WORK ORDER:
Any pictures in the records below must be left out when you repeat the lines from the line containing "60: (70, 555, 0.36)" through the line containing "67: (872, 391, 0.54)" exactly.

[Collected data]

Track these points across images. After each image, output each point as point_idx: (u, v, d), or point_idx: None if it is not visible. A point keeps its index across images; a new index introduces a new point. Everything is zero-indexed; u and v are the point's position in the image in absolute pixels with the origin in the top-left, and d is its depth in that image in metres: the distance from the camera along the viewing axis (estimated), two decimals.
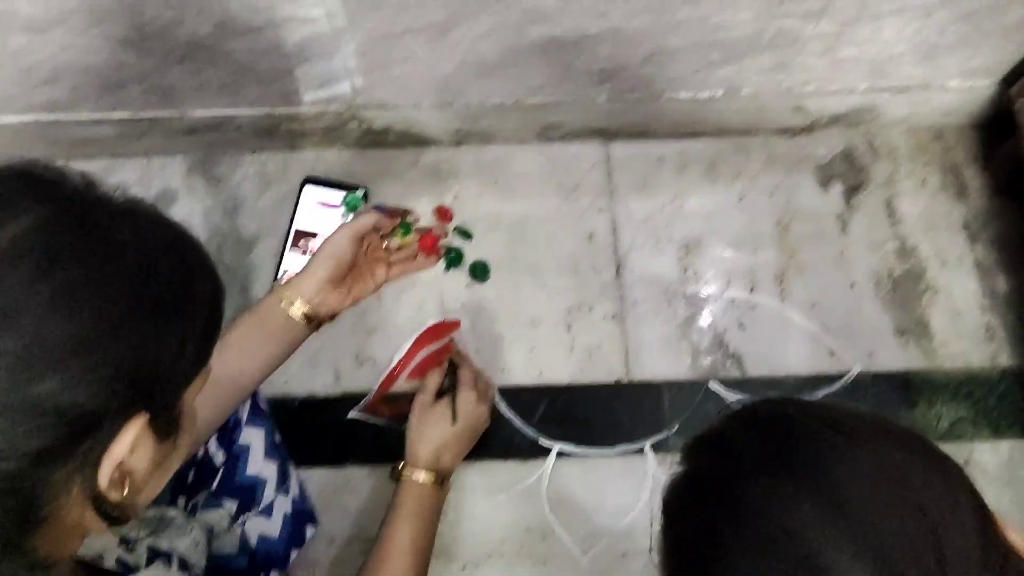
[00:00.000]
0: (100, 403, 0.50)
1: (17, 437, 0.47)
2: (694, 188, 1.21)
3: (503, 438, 1.10)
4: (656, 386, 1.12)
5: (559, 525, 1.07)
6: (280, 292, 0.91)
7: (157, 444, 0.56)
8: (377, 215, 0.96)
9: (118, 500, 0.54)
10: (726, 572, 0.49)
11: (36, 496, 0.49)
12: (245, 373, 0.90)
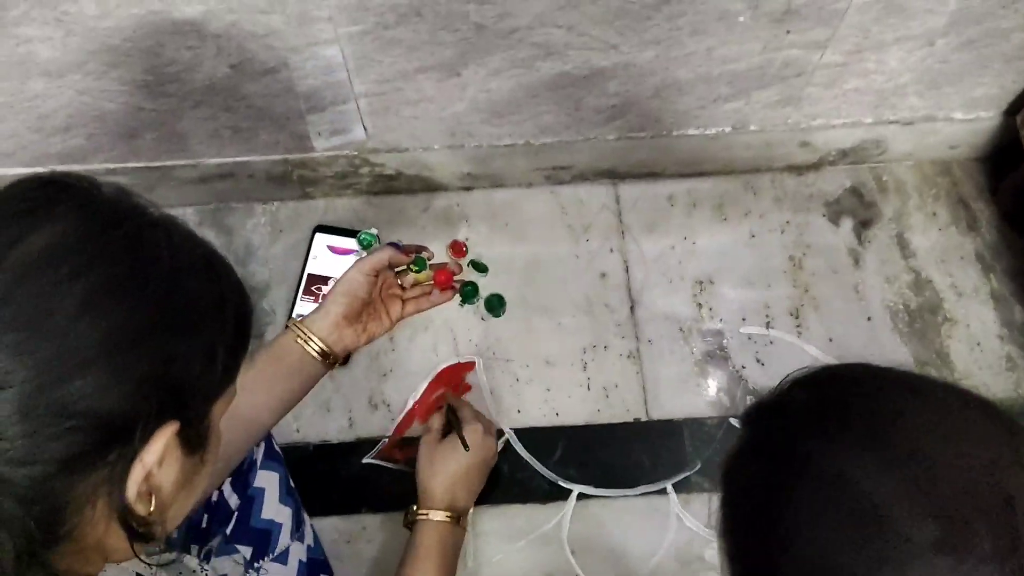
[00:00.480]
0: (130, 408, 0.49)
1: (45, 441, 0.46)
2: (704, 227, 1.21)
3: (520, 481, 1.07)
4: (676, 424, 1.10)
5: (582, 570, 1.03)
6: (295, 329, 0.90)
7: (185, 458, 0.54)
8: (391, 251, 0.96)
9: (144, 515, 0.52)
10: (788, 526, 0.48)
11: (61, 506, 0.48)
12: (260, 411, 0.88)
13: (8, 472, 0.46)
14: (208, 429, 0.56)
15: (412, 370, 1.13)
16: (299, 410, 1.10)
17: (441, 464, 0.95)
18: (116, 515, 0.51)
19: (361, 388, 1.12)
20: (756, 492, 0.52)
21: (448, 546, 0.91)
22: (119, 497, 0.50)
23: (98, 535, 0.52)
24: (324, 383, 1.11)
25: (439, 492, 0.94)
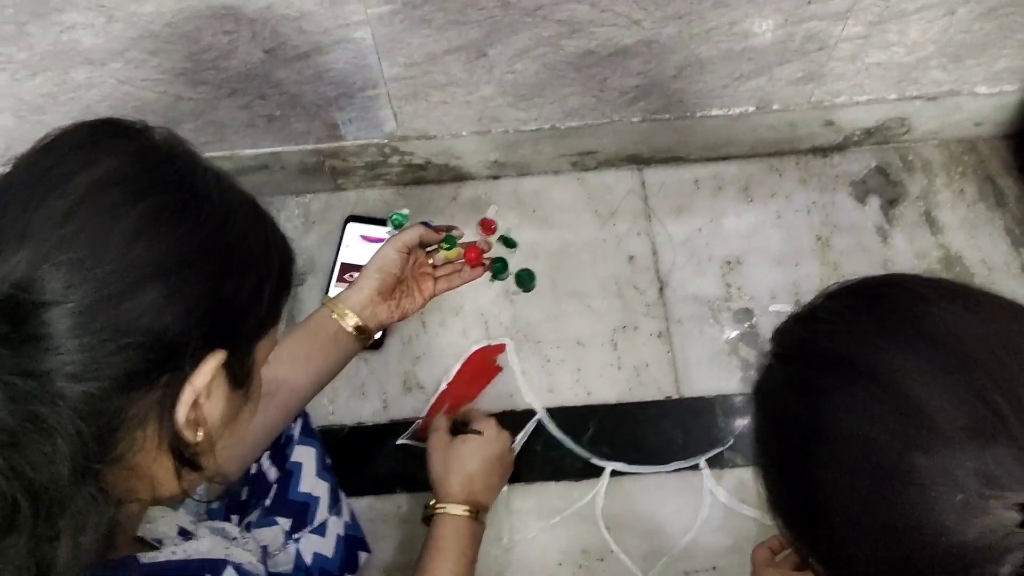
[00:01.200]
0: (183, 330, 0.51)
1: (102, 358, 0.48)
2: (730, 209, 1.22)
3: (553, 459, 1.08)
4: (707, 401, 1.11)
5: (617, 545, 1.03)
6: (330, 305, 0.92)
7: (230, 393, 0.56)
8: (423, 228, 0.98)
9: (193, 443, 0.54)
10: (824, 422, 0.49)
11: (115, 425, 0.50)
12: (297, 385, 0.90)
13: (66, 388, 0.47)
14: (252, 367, 0.58)
15: (444, 353, 1.14)
16: (334, 393, 1.12)
17: (455, 460, 0.95)
18: (165, 440, 0.53)
19: (394, 371, 1.14)
20: (791, 397, 0.53)
21: (466, 540, 0.90)
22: (169, 421, 0.52)
23: (148, 463, 0.54)
24: (358, 367, 1.13)
25: (456, 488, 0.93)
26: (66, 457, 0.47)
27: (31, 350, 0.47)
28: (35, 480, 0.45)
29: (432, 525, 0.91)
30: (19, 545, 0.45)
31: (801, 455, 0.51)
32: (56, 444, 0.46)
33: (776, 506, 0.57)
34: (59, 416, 0.47)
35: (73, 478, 0.47)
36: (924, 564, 0.46)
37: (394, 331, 1.16)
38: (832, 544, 0.51)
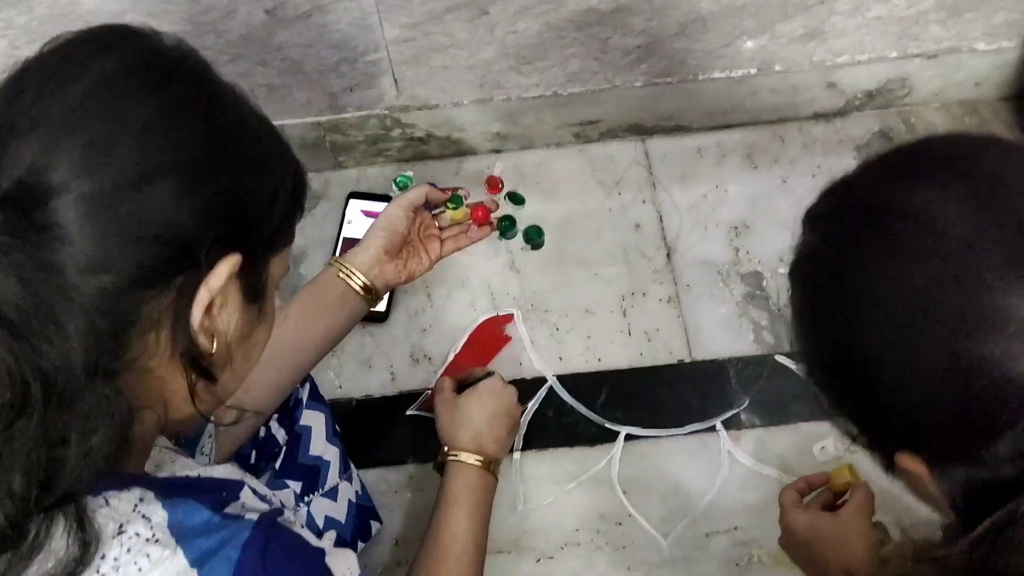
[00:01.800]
0: (197, 227, 0.50)
1: (115, 250, 0.47)
2: (735, 176, 1.22)
3: (567, 425, 1.06)
4: (721, 363, 1.09)
5: (635, 509, 1.01)
6: (337, 265, 0.91)
7: (244, 306, 0.55)
8: (428, 187, 0.97)
9: (208, 352, 0.52)
10: (861, 272, 0.49)
11: (128, 324, 0.48)
12: (304, 344, 0.88)
13: (79, 280, 0.46)
14: (266, 282, 0.57)
15: (451, 325, 1.12)
16: (340, 367, 1.10)
17: (463, 415, 0.93)
18: (180, 348, 0.51)
19: (401, 344, 1.12)
20: (829, 255, 0.52)
21: (480, 493, 0.88)
22: (184, 325, 0.51)
23: (161, 373, 0.52)
24: (363, 341, 1.12)
25: (464, 439, 0.91)
26: (79, 351, 0.45)
27: (42, 240, 0.46)
28: (47, 369, 0.43)
29: (445, 475, 0.89)
30: (29, 431, 0.43)
31: (844, 312, 0.50)
32: (69, 337, 0.45)
33: (822, 381, 0.55)
34: (72, 310, 0.45)
35: (86, 373, 0.45)
36: (973, 399, 0.45)
37: (399, 304, 1.14)
38: (883, 400, 0.50)
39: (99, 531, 0.46)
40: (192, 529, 0.48)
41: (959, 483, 0.48)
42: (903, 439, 0.50)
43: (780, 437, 1.04)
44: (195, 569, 0.46)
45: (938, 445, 0.49)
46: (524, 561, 0.99)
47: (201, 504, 0.49)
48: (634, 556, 0.99)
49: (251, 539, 0.48)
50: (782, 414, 1.05)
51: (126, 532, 0.46)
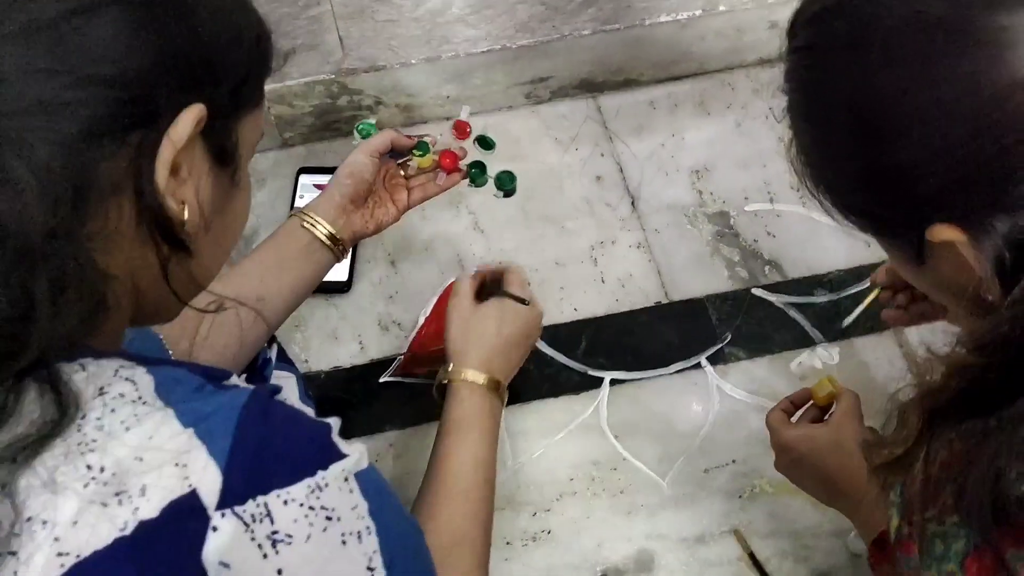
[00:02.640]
0: (151, 66, 0.45)
1: (62, 92, 0.42)
2: (689, 123, 1.21)
3: (548, 376, 1.01)
4: (698, 301, 1.06)
5: (629, 452, 0.97)
6: (300, 215, 0.86)
7: (216, 172, 0.50)
8: (393, 133, 0.92)
9: (179, 219, 0.47)
10: (865, 24, 0.48)
11: (85, 183, 0.43)
12: (270, 295, 0.82)
13: (21, 125, 0.41)
14: (238, 146, 0.52)
15: (418, 290, 1.08)
16: (305, 342, 1.05)
17: (478, 329, 0.83)
18: (146, 216, 0.46)
19: (367, 313, 1.06)
20: (825, 22, 0.50)
21: (486, 417, 0.80)
22: (149, 187, 0.45)
23: (129, 250, 0.46)
24: (328, 313, 1.06)
25: (474, 357, 0.82)
26: (35, 209, 0.39)
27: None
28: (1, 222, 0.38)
29: (451, 397, 0.80)
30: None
31: (852, 74, 0.49)
32: (21, 192, 0.39)
33: (840, 181, 0.53)
34: (19, 160, 0.40)
35: (46, 234, 0.40)
36: (1007, 131, 0.43)
37: (361, 275, 1.09)
38: (910, 167, 0.47)
39: (77, 394, 0.40)
40: (182, 394, 0.42)
41: (1001, 236, 0.45)
42: (935, 208, 0.47)
43: (766, 367, 1.02)
44: (189, 429, 0.40)
45: (970, 195, 0.46)
46: (520, 517, 0.93)
47: (191, 372, 0.44)
48: (634, 500, 0.94)
49: (250, 402, 0.42)
50: (765, 344, 1.03)
51: (108, 393, 0.41)
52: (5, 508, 0.36)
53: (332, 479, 0.42)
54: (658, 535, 0.92)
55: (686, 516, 0.93)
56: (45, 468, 0.37)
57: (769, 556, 0.91)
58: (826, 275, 1.08)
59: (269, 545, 0.39)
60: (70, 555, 0.36)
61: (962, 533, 0.46)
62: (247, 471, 0.40)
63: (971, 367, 0.45)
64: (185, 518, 0.38)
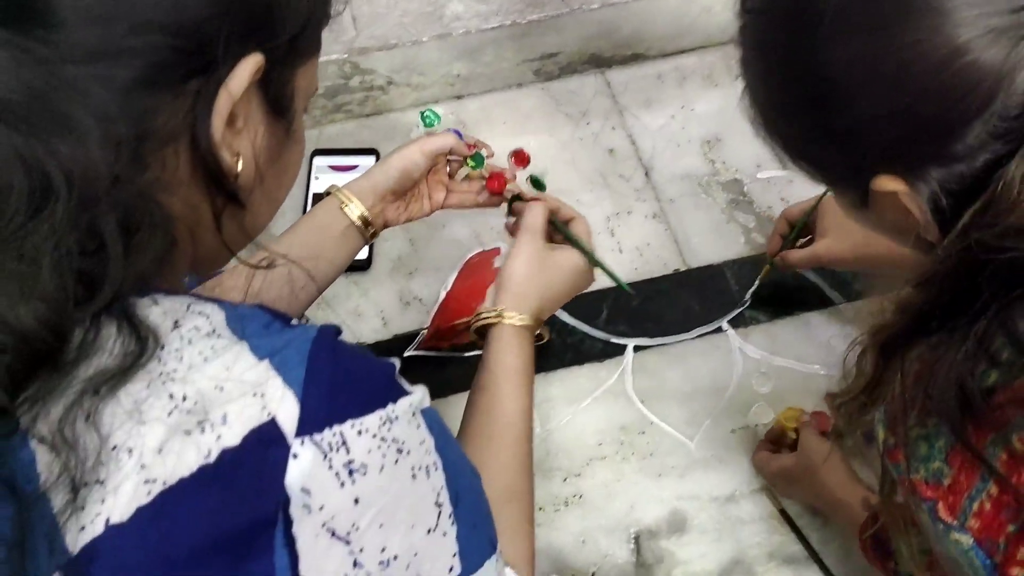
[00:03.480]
0: (209, 15, 0.45)
1: (121, 40, 0.42)
2: (698, 94, 1.22)
3: (571, 345, 1.02)
4: (716, 267, 1.07)
5: (656, 416, 0.97)
6: (339, 195, 0.84)
7: (271, 123, 0.50)
8: (455, 138, 0.88)
9: (232, 172, 0.47)
10: None
11: (144, 131, 0.43)
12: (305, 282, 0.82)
13: (83, 73, 0.41)
14: (293, 98, 0.52)
15: (438, 265, 1.08)
16: (328, 320, 1.04)
17: (547, 276, 0.78)
18: (201, 167, 0.47)
19: (388, 289, 1.07)
20: None
21: (532, 366, 0.77)
22: (204, 136, 0.45)
23: (184, 199, 0.47)
24: (349, 291, 1.07)
25: (535, 305, 0.77)
26: (97, 156, 0.40)
27: (38, 29, 0.41)
28: (66, 167, 0.38)
29: (499, 341, 0.75)
30: (54, 221, 0.37)
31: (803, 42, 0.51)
32: (83, 139, 0.39)
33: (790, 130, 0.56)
34: (81, 108, 0.40)
35: (110, 180, 0.40)
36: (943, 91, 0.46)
37: (380, 252, 1.09)
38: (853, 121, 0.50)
39: (155, 328, 0.40)
40: (253, 329, 0.42)
41: (938, 185, 0.49)
42: (876, 159, 0.51)
43: (786, 328, 1.03)
44: (264, 360, 0.40)
45: (913, 151, 0.50)
46: (552, 483, 0.94)
47: (259, 310, 0.44)
48: (663, 462, 0.95)
49: (319, 337, 0.42)
50: (785, 307, 1.04)
51: (183, 327, 0.41)
52: (92, 438, 0.36)
53: (401, 412, 0.43)
54: (690, 495, 0.93)
55: (716, 476, 0.94)
56: (129, 398, 0.38)
57: (800, 512, 0.91)
58: None
59: (346, 474, 0.40)
60: (157, 482, 0.36)
61: (943, 431, 0.51)
62: (322, 401, 0.40)
63: (915, 303, 0.50)
64: (266, 445, 0.38)
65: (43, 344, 0.37)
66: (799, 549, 0.90)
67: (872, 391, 0.54)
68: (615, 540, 0.91)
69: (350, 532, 0.40)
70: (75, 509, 0.35)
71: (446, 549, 0.45)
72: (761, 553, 0.90)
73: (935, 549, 0.54)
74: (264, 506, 0.37)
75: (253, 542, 0.37)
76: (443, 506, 0.45)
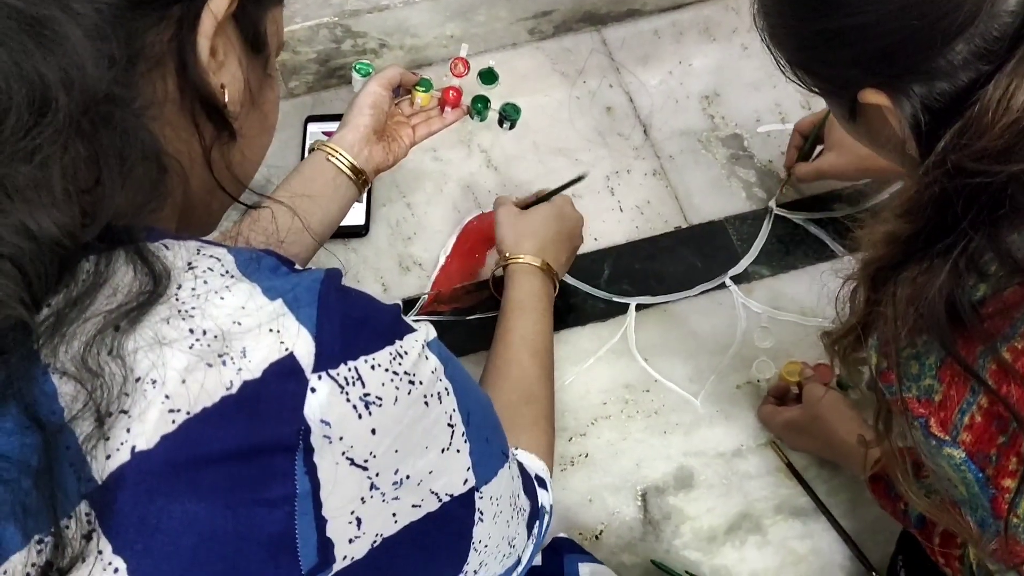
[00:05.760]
0: None
1: None
2: (695, 50, 1.20)
3: (574, 306, 1.01)
4: (718, 223, 1.06)
5: (660, 374, 0.97)
6: (323, 148, 0.85)
7: (248, 55, 0.50)
8: (400, 69, 0.92)
9: (220, 101, 0.47)
10: None
11: (133, 53, 0.43)
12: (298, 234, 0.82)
13: None
14: (266, 34, 0.52)
15: (437, 229, 1.07)
16: None
17: (527, 227, 0.91)
18: (188, 93, 0.47)
19: (387, 255, 1.06)
20: None
21: (545, 298, 0.87)
22: (191, 62, 0.46)
23: (173, 133, 0.47)
24: (347, 257, 1.06)
25: (528, 247, 0.89)
26: (91, 70, 0.39)
27: None
28: (62, 75, 0.38)
29: (508, 284, 0.87)
30: (58, 125, 0.37)
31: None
32: (76, 51, 0.39)
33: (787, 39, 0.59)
34: (70, 24, 0.39)
35: (105, 95, 0.40)
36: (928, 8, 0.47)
37: (378, 218, 1.08)
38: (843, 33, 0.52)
39: (168, 267, 0.40)
40: (263, 273, 0.42)
41: (920, 102, 0.51)
42: (865, 72, 0.53)
43: (789, 282, 1.02)
44: (277, 299, 0.41)
45: (896, 63, 0.51)
46: (558, 443, 0.92)
47: (267, 254, 0.44)
48: (668, 419, 0.95)
49: (326, 278, 0.43)
50: (788, 261, 1.04)
51: (197, 267, 0.41)
52: (116, 369, 0.37)
53: (410, 347, 0.44)
54: (695, 452, 0.93)
55: (721, 432, 0.94)
56: (149, 332, 0.38)
57: (807, 465, 0.91)
58: (843, 189, 1.08)
59: (363, 406, 0.41)
60: (180, 412, 0.37)
61: (933, 347, 0.52)
62: (336, 338, 0.41)
63: (902, 232, 0.52)
64: (285, 378, 0.39)
65: (62, 250, 0.37)
66: (806, 501, 0.90)
67: (865, 325, 0.55)
68: (622, 498, 0.91)
69: (367, 460, 0.41)
70: (101, 438, 0.36)
71: (460, 464, 0.47)
72: (768, 506, 0.90)
73: (928, 466, 0.56)
74: (285, 432, 0.38)
75: (275, 465, 0.38)
76: (455, 426, 0.47)
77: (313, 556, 0.40)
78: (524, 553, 0.59)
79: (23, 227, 0.35)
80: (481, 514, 0.50)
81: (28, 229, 0.36)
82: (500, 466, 0.52)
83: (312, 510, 0.39)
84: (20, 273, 0.35)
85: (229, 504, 0.37)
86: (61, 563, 0.34)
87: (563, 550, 0.81)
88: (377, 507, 0.43)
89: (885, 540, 0.87)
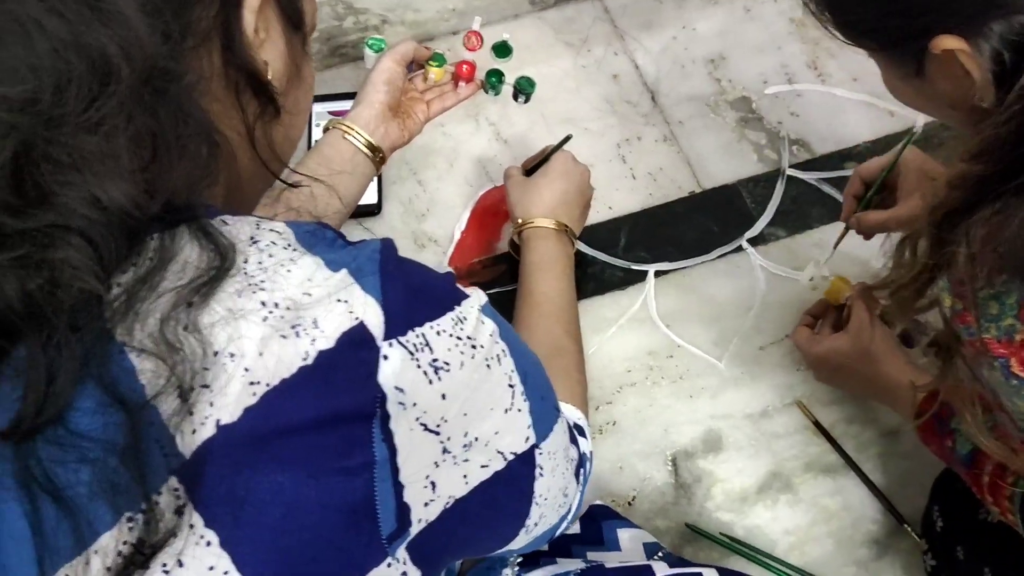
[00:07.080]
0: None
1: None
2: (698, 14, 1.19)
3: (592, 275, 1.01)
4: (731, 187, 1.06)
5: (682, 339, 0.97)
6: (339, 126, 0.85)
7: (288, 32, 0.50)
8: (414, 43, 0.91)
9: (263, 76, 0.47)
10: None
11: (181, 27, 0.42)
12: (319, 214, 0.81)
13: None
14: (302, 11, 0.52)
15: (450, 205, 1.06)
16: None
17: (534, 192, 0.91)
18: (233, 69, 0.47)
19: (401, 233, 1.05)
20: None
21: (563, 258, 0.88)
22: (237, 38, 0.46)
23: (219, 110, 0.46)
24: (362, 236, 1.05)
25: (538, 209, 0.90)
26: (147, 42, 0.38)
27: None
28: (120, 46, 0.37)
29: (524, 249, 0.88)
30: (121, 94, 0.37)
31: None
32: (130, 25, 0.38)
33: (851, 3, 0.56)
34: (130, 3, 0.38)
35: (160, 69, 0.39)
36: None
37: (390, 196, 1.07)
38: None
39: (232, 242, 0.40)
40: (322, 246, 0.42)
41: (999, 40, 0.49)
42: (936, 17, 0.51)
43: (806, 243, 1.02)
44: (341, 270, 0.40)
45: (971, 4, 0.49)
46: None
47: (322, 227, 0.44)
48: (694, 384, 0.95)
49: (384, 248, 0.43)
50: (804, 220, 1.04)
51: (260, 241, 0.41)
52: (195, 344, 0.36)
53: (468, 312, 0.45)
54: (723, 414, 0.93)
55: (747, 393, 0.94)
56: (222, 306, 0.38)
57: (834, 422, 0.92)
58: (854, 148, 1.08)
59: (432, 372, 0.41)
60: (260, 384, 0.37)
61: (1013, 287, 0.51)
62: (401, 306, 0.41)
63: (972, 174, 0.50)
64: (358, 347, 0.39)
65: (131, 221, 0.37)
66: (835, 459, 0.91)
67: (929, 273, 0.55)
68: (652, 463, 0.91)
69: (439, 424, 0.42)
70: (186, 413, 0.36)
71: (522, 423, 0.48)
72: (798, 465, 0.91)
73: (1006, 407, 0.55)
74: (362, 400, 0.39)
75: (354, 434, 0.38)
76: (515, 386, 0.48)
77: (392, 521, 0.40)
78: (574, 501, 0.60)
79: (93, 198, 0.35)
80: (541, 469, 0.51)
81: (98, 200, 0.35)
82: (555, 422, 0.53)
83: (390, 476, 0.39)
84: (91, 247, 0.35)
85: (311, 474, 0.37)
86: (154, 538, 0.34)
87: (600, 517, 0.82)
88: (449, 470, 0.43)
89: (915, 493, 0.87)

ANSWER TO THIS EXERCISE:
60: (70, 555, 0.36)
61: (962, 533, 0.46)
62: (247, 471, 0.40)
63: (971, 367, 0.45)
64: (185, 518, 0.38)
[00:03.480]
0: (209, 15, 0.45)
1: (121, 40, 0.42)
2: (698, 94, 1.22)
3: (571, 345, 1.02)
4: (716, 267, 1.07)
5: (656, 416, 0.97)
6: (339, 195, 0.84)
7: (271, 123, 0.50)
8: (455, 138, 0.88)
9: (232, 172, 0.47)
10: None
11: (144, 131, 0.43)
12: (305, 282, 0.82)
13: (83, 73, 0.41)
14: (293, 98, 0.52)
15: (438, 265, 1.08)
16: (328, 320, 1.04)
17: (547, 276, 0.78)
18: (201, 167, 0.47)
19: (388, 289, 1.07)
20: None
21: (532, 366, 0.77)
22: (204, 136, 0.45)
23: (184, 199, 0.47)
24: (349, 291, 1.07)
25: (535, 305, 0.77)
26: (97, 156, 0.40)
27: (38, 29, 0.41)
28: (66, 167, 0.38)
29: (499, 341, 0.75)
30: (54, 221, 0.37)
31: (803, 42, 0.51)
32: (83, 139, 0.39)
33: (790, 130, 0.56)
34: (81, 108, 0.40)
35: (110, 180, 0.40)
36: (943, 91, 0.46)
37: (380, 252, 1.09)
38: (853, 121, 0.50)
39: (155, 328, 0.40)
40: (253, 329, 0.42)
41: (938, 185, 0.49)
42: (876, 159, 0.51)
43: (786, 328, 1.03)
44: (264, 360, 0.40)
45: (913, 151, 0.50)
46: (552, 483, 0.94)
47: (259, 310, 0.44)
48: (663, 462, 0.95)
49: (319, 337, 0.42)
50: (785, 307, 1.04)
51: (183, 327, 0.41)
52: (92, 438, 0.36)
53: (401, 412, 0.43)
54: (690, 495, 0.93)
55: (716, 476, 0.94)
56: (129, 398, 0.38)
57: (800, 512, 0.91)
58: None
59: (346, 474, 0.40)
60: (157, 482, 0.36)
61: (943, 431, 0.51)
62: (322, 401, 0.40)
63: (915, 303, 0.50)
64: (266, 445, 0.38)
65: (43, 344, 0.37)
66: (799, 549, 0.90)
67: (872, 391, 0.54)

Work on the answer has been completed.